4.      Perkembangan fisik siswa.
Menurut Prastywan (2011:55-56) Perkembangan motor (fisik) siswa Perkembangan motor (motor development), yakni proses perkembangan yang progresif dan berhubungan dengan perolehan aneka ragam keterampilan fisik anak (motor skills). Terdapat empat macam faktor yang mendorong kelanjutan perkembangan motor skills anak yang juga memungkinkan campur tangan orang tua dan guru dalam mengarahkannya. Keempat faktor itu sebagai berikut:
a.       Pertumbuhan dan perkembangan sistem syaraf
Pertumbuhan dan perkembangan kemampuannya membuat intelegensi (kecerdasan) anak meningkat dan menibulkan pola tingkah laku yang baru. Semakin baik perkembangan kemampuan sistem syaraf seorang anak akan semakin baik dan beragam pula pola-pola tingkah laku yang dimilikinya. Akan tetapi organ sitem syaraf ini lain dari yang lain, karena apabila rusak tidak dapat diganti atau tumbuh lagi.
b.      Pertumbuhan otot-otot
Otot merupakan jaringan sel-sel yang dapat berubah memanjang dan juga sekaligus merupakan unit atau kesatuan sel yang memiliki daya mengkerut. Diantara fungsi-fungsi pokoknya adalah sebagai pengikat organ-organ lainnya dan sebagai jaringan pembuluh yang mendistribusikan sari makanan. Peningkatan tegangan otot anak dapat menimbulkan perubahan dan peningkatan aneka ragam kemampuan dan kekuatan jasmaninya. Perubahan ini sangat tampak dari anak yang sehat dari tahun ke tahun dengan semakin banyaknya keterlibatan anak tersebut dalam permainan yang bermacam-macam atau dalam membuat kerajinan tangan yang semakin meningkat kualitas dan kuantitasnya dari masa ke masa.
c.       Perkembangan dan pertumbuhan fungsi kelenjar endokrin.
Kelenjar adalah alat tubuh yang mengahasilkan cairan atau getah, seperti kelenjar keringat. Perubahan fungsi dari kelenjar-kelenjar endokrin akan mengakibatkan berubahnya pola sikap dan tingkah laku seorang remaja terhadap lawan jenisnya. Perubahan ini dapat berupa seringnya bekerja sama dalam belajar atau beolah raga, perubahan pola perilaku yang bermaksud menarik perhatian lawan jenis, berubahnya gaya dandanan/penampilan dan lain-lain.

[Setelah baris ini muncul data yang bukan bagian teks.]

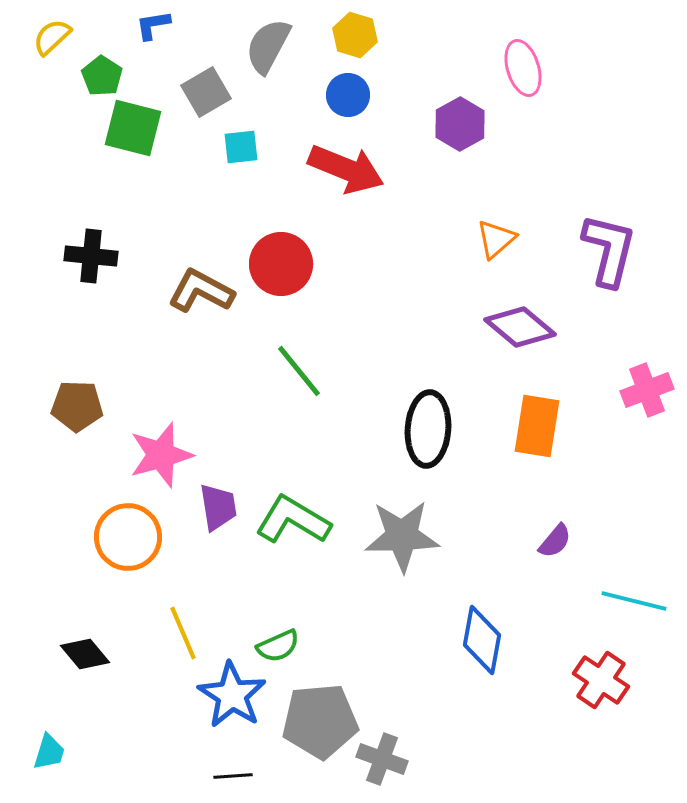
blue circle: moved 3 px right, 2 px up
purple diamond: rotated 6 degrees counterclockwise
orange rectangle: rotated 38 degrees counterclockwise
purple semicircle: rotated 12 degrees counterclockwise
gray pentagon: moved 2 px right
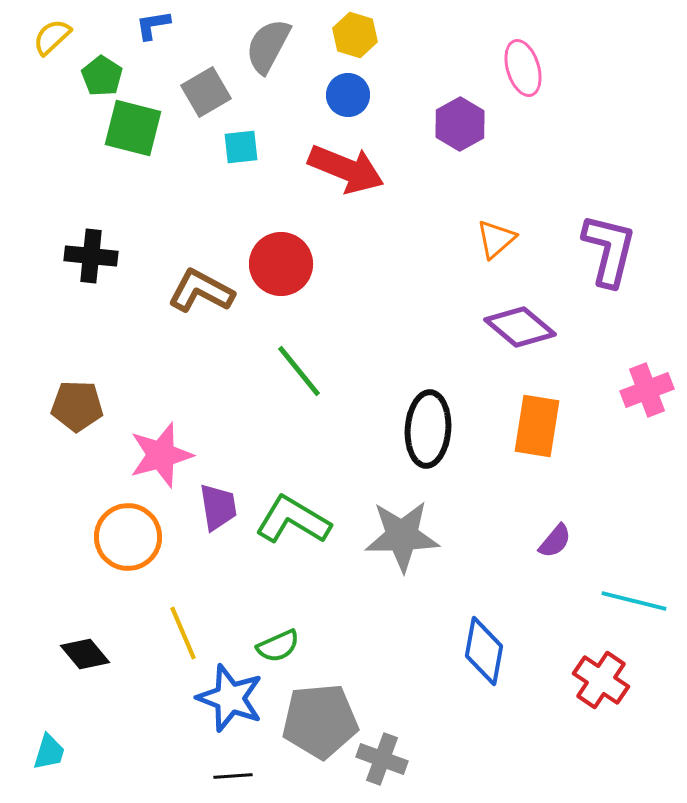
blue diamond: moved 2 px right, 11 px down
blue star: moved 2 px left, 3 px down; rotated 12 degrees counterclockwise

d.      Perubahan struktur jasmani
Semakin meningkat usia anak maka akan semakin menigkat pula ukuran tinggi dan bobot serta proporsi tubuh pada umumnya. Perubahan jasmani ini akan banyak berpengaruh terhadap perkembangan kemampuan dan kecakapan motor skills anak. Pengaruh perubahan fisik seorang siswa juga tampak pada sikap dan perilakunya terhadap orang lain, karena perubahan fisik itu sendiri mengubah konsep diri (self-concept) siswa tersebut.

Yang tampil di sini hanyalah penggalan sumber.